Forgotten world (22): Kuwait
In 1990, Saddam Hussain’s Iraq invaded the small, next-door country of Kuwait and precipated the first Gulf War. The US-led coaliition was clearly right to liberate Kuwait, but the country was far from the democratic ideal to which the Western powers aspired. The substantial immigrant community was exploited, there was no free trade union movement, and women were very much second-class citizens (although they fought in the domestic resistance).
However, Kuwait was the first Arab country in the Gulf to have an elected parliament and women at least have made some progress since the coalition invasion. A third of the workforce is female and women now hold some promiment positions in business, medicine, the media, the universities and the civil servcie. Unlike their sisters in Saudi Arabia, they are allowed to drive and dress codes are relatively flexible.
Although the independence constitution of 1961 formally granted them equality with men, it was only in 2005 that women finally won the right to vote. In the elections of late June 2006, there were 28 women among the 253 candidates for 50-seat National Assembly. None was elected.

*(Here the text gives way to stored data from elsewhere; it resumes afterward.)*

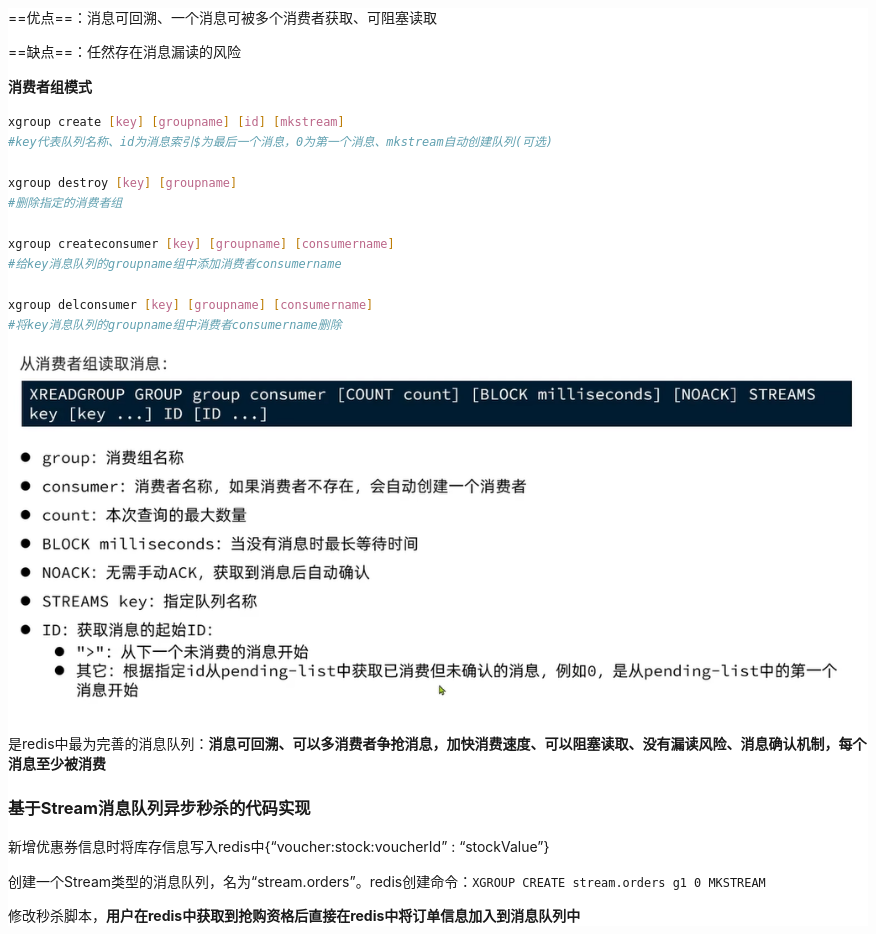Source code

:==优点==：消息可回溯、一个消息可被多个消费者获取、可阻塞读取

==缺点==：任然存在消息漏读的风险



**消费者组模式**

```bash
xgroup create [key] [groupname] [id] [mkstream]  
#key代表队列名称、id为消息索引$为最后一个消息，0为第一个消息、mkstream自动创建队列(可选)

xgroup destroy [key] [groupname]
#删除指定的消费者组

xgroup createconsumer [key] [groupname] [consumername]
#给key消息队列的groupname组中添加消费者consumername

xgroup delconsumer [key] [groupname] [consumername]
#将key消息队列的groupname组中消费者consumername删除

```

![1666406386813](黑马点评业务整理.assets/1666406386813.png)

是redis中最为完善的消息队列：**消息可回溯、可以多消费者争抢消息，加快消费速度、可以阻塞读取、没有漏读风险、消息确认机制，每个消息至少被消费**



### 基于Stream消息队列异步秒杀的代码实现

新增优惠券信息时将库存信息写入redis中{“voucher:stock:voucherId” : “stockValue”}

创建一个Stream类型的消息队列，名为“stream.orders”。redis创建命令：`XGROUP CREATE stream.orders g1 0 MKSTREAM`

修改秒杀脚本，**用户在redis中获取到抢购资格后直接在redis中将订单信息加入到消息队列中**


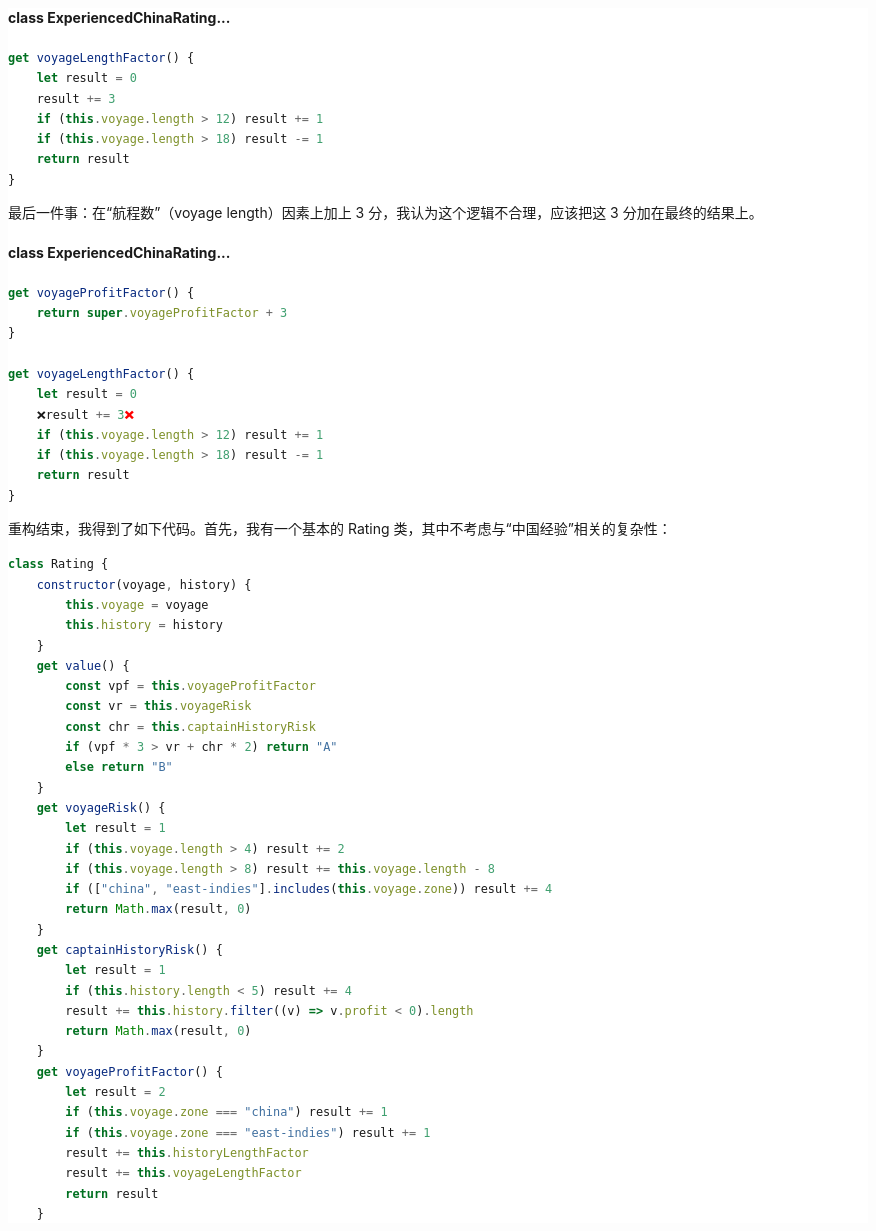 #### class ExperiencedChinaRating...

```js
get voyageLengthFactor() {
    let result = 0
    result += 3
    if (this.voyage.length > 12) result += 1
    if (this.voyage.length > 18) result -= 1
    return result
}
```

最后一件事：在“航程数”（voyage length）因素上加上 3 分，我认为这个逻辑不合理，应该把这 3 分加在最终的结果上。

#### class ExperiencedChinaRating...

```js
get voyageProfitFactor() {
    return super.voyageProfitFactor + 3
}

get voyageLengthFactor() {
    let result = 0
    ❌result += 3❌
    if (this.voyage.length > 12) result += 1
    if (this.voyage.length > 18) result -= 1
    return result
}
```

重构结束，我得到了如下代码。首先，我有一个基本的 Rating 类，其中不考虑与“中国经验”相关的复杂性：

```js
class Rating {
    constructor(voyage, history) {
        this.voyage = voyage
        this.history = history
    }
    get value() {
        const vpf = this.voyageProfitFactor
        const vr = this.voyageRisk
        const chr = this.captainHistoryRisk
        if (vpf * 3 > vr + chr * 2) return "A"
        else return "B"
    }
    get voyageRisk() {
        let result = 1
        if (this.voyage.length > 4) result += 2
        if (this.voyage.length > 8) result += this.voyage.length - 8
        if (["china", "east-indies"].includes(this.voyage.zone)) result += 4
        return Math.max(result, 0)
    }
    get captainHistoryRisk() {
        let result = 1
        if (this.history.length < 5) result += 4
        result += this.history.filter((v) => v.profit < 0).length
        return Math.max(result, 0)
    }
    get voyageProfitFactor() {
        let result = 2
        if (this.voyage.zone === "china") result += 1
        if (this.voyage.zone === "east-indies") result += 1
        result += this.historyLengthFactor
        result += this.voyageLengthFactor
        return result
    }
```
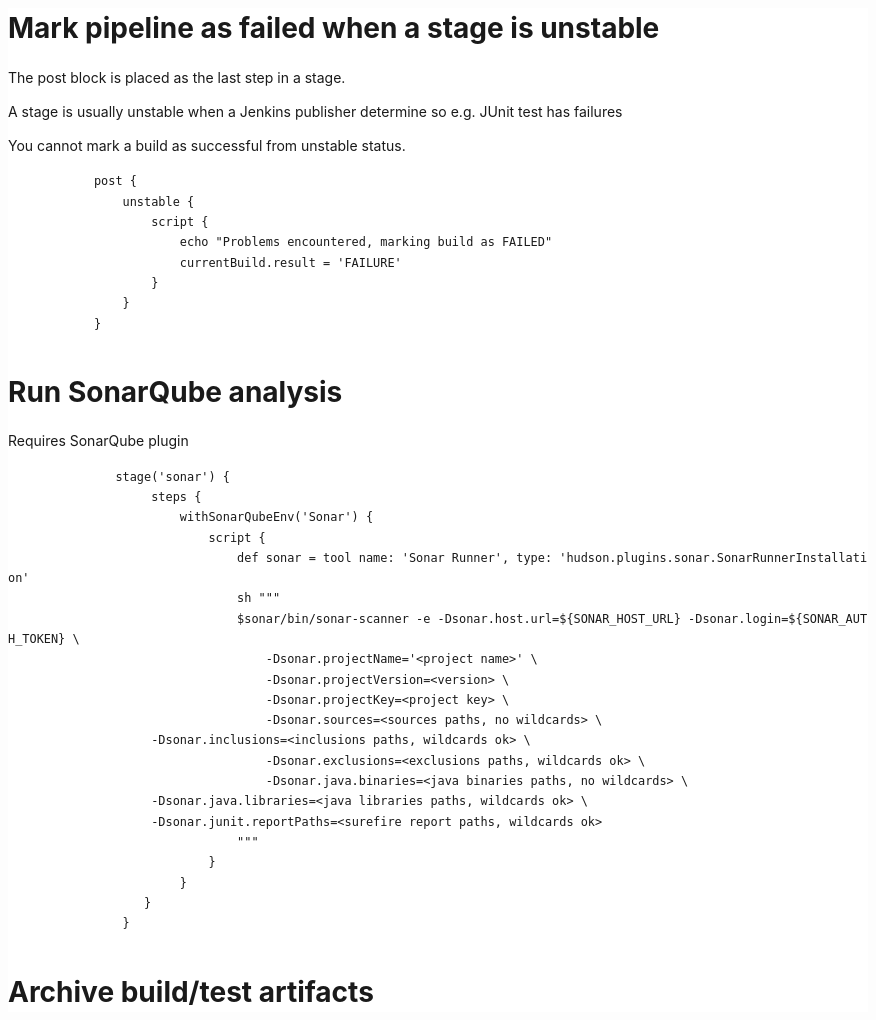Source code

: # Mark pipeline as failed when a stage is unstable

The post block is placed as the last step in a stage.

A stage is usually unstable when a Jenkins publisher determine so e.g. JUnit test has failures

You cannot mark a build as successful from unstable status.

```
            post {
                unstable {
                    script {
                        echo "Problems encountered, marking build as FAILED"
                        currentBuild.result = 'FAILURE'
                    }
                }
            }
```

# Run SonarQube analysis

Requires SonarQube plugin

```
               stage('sonar') {
                    steps {
                        withSonarQubeEnv('Sonar') {
                            script {
                                def sonar = tool name: 'Sonar Runner', type: 'hudson.plugins.sonar.SonarRunnerInstallation'
                                sh """
                                $sonar/bin/sonar-scanner -e -Dsonar.host.url=${SONAR_HOST_URL} -Dsonar.login=${SONAR_AUTH_TOKEN} \
                                    -Dsonar.projectName='<project name>' \
                                    -Dsonar.projectVersion=<version> \
                                    -Dsonar.projectKey=<project key> \
                                    -Dsonar.sources=<sources paths, no wildcards> \
				    -Dsonar.inclusions=<inclusions paths, wildcards ok> \
                                    -Dsonar.exclusions=<exclusions paths, wildcards ok> \
                                    -Dsonar.java.binaries=<java binaries paths, no wildcards> \
				    -Dsonar.java.libraries=<java libraries paths, wildcards ok> \
				    -Dsonar.junit.reportPaths=<surefire report paths, wildcards ok>
                                """
                            }
                        }
                   }
                }
```

# Archive build/test artifacts
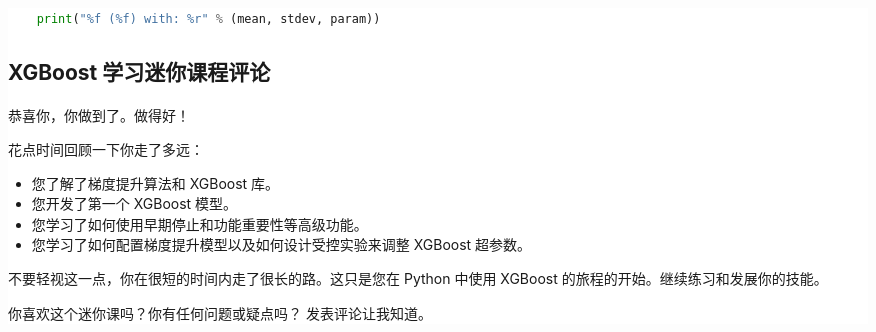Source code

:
 ```py
	print("%f (%f) with: %r" % (mean, stdev, param))
```

## XGBoost 学习迷你课程评论

恭喜你，你做到了。做得好！

花点时间回顾一下你走了多远：

*   您了解了梯度提升算法和 XGBoost 库。
*   您开发了第一个 XGBoost 模型。
*   您学习了如何使用早期停止和功能重要性等高级功能。
*   您学习了如何配置梯度提升模型以及如何设计受控实验来调整 XGBoost 超参数。

不要轻视这一点，你在很短的时间内走了很长的路。这只是您在 Python 中使用 XGBoost 的旅程的开始。继续练习和发展你的技能。

你喜欢这个迷你课吗？你有任何问题或疑点吗？
发表评论让我知道。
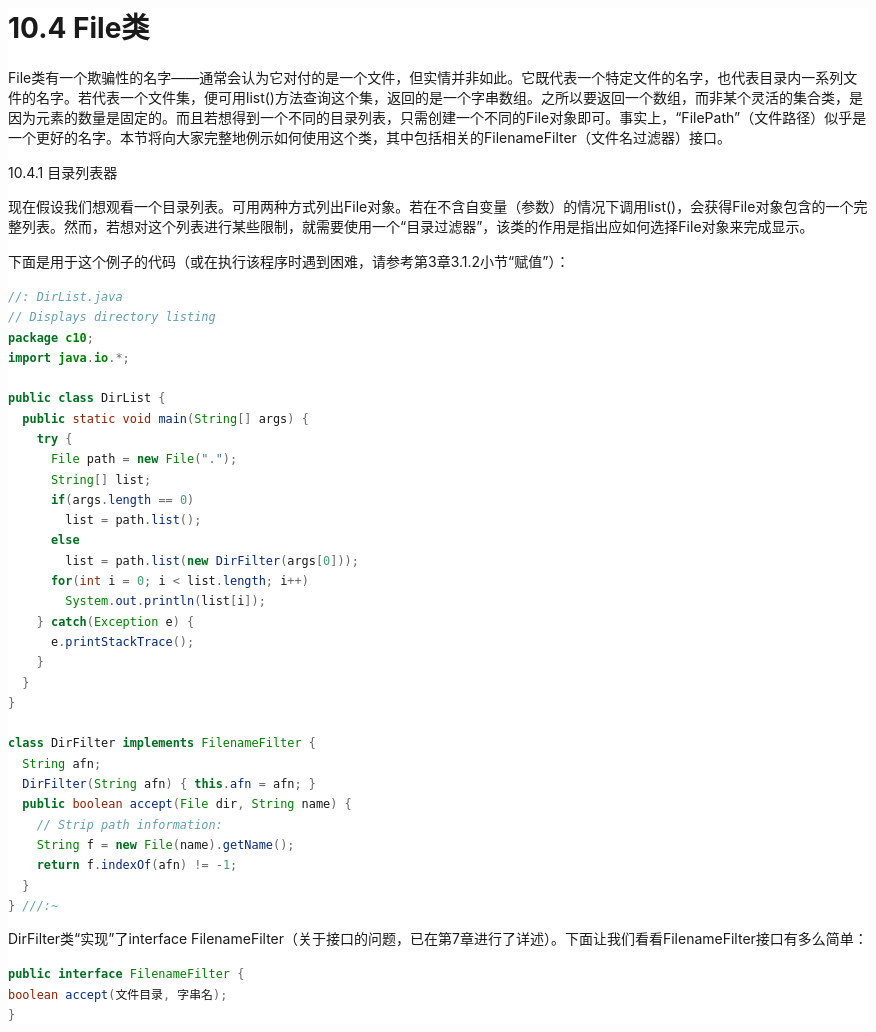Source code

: # 10.4 File类


File类有一个欺骗性的名字——通常会认为它对付的是一个文件，但实情并非如此。它既代表一个特定文件的名字，也代表目录内一系列文件的名字。若代表一个文件集，便可用list()方法查询这个集，返回的是一个字串数组。之所以要返回一个数组，而非某个灵活的集合类，是因为元素的数量是固定的。而且若想得到一个不同的目录列表，只需创建一个不同的File对象即可。事实上，“FilePath”（文件路径）似乎是一个更好的名字。本节将向大家完整地例示如何使用这个类，其中包括相关的FilenameFilter（文件名过滤器）接口。

10.4.1 目录列表器

现在假设我们想观看一个目录列表。可用两种方式列出File对象。若在不含自变量（参数）的情况下调用list()，会获得File对象包含的一个完整列表。然而，若想对这个列表进行某些限制，就需要使用一个“目录过滤器”，该类的作用是指出应如何选择File对象来完成显示。

下面是用于这个例子的代码（或在执行该程序时遇到困难，请参考第3章3.1.2小节“赋值”）：

``` Java
//: DirList.java
// Displays directory listing
package c10;
import java.io.*;

public class DirList {
  public static void main(String[] args) {
    try {
      File path = new File(".");
      String[] list;
      if(args.length == 0)
        list = path.list();
      else 
        list = path.list(new DirFilter(args[0]));
      for(int i = 0; i < list.length; i++)
        System.out.println(list[i]);
    } catch(Exception e) {
      e.printStackTrace();
    }
  }
}

class DirFilter implements FilenameFilter {
  String afn;
  DirFilter(String afn) { this.afn = afn; }
  public boolean accept(File dir, String name) {
    // Strip path information:
    String f = new File(name).getName();
    return f.indexOf(afn) != -1;
  }
} ///:~
```

DirFilter类“实现”了interface FilenameFilter（关于接口的问题，已在第7章进行了详述）。下面让我们看看FilenameFilter接口有多么简单：

``` Java
public interface FilenameFilter {
boolean accept(文件目录, 字串名);
}
```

The country consists of 25 constituencies making it easy to buy votes, but the efforts of the Emir Sheikh Sabah to reduce the number to five and make it harder to purchase votes failed. One has to be 30 even to vote, so young reformers are disenfranchised. Indeed, in a country of almost 3 million, only 340,000 are eligible to vote in elections. Members of the ruling family hold most of the key cabinet posts.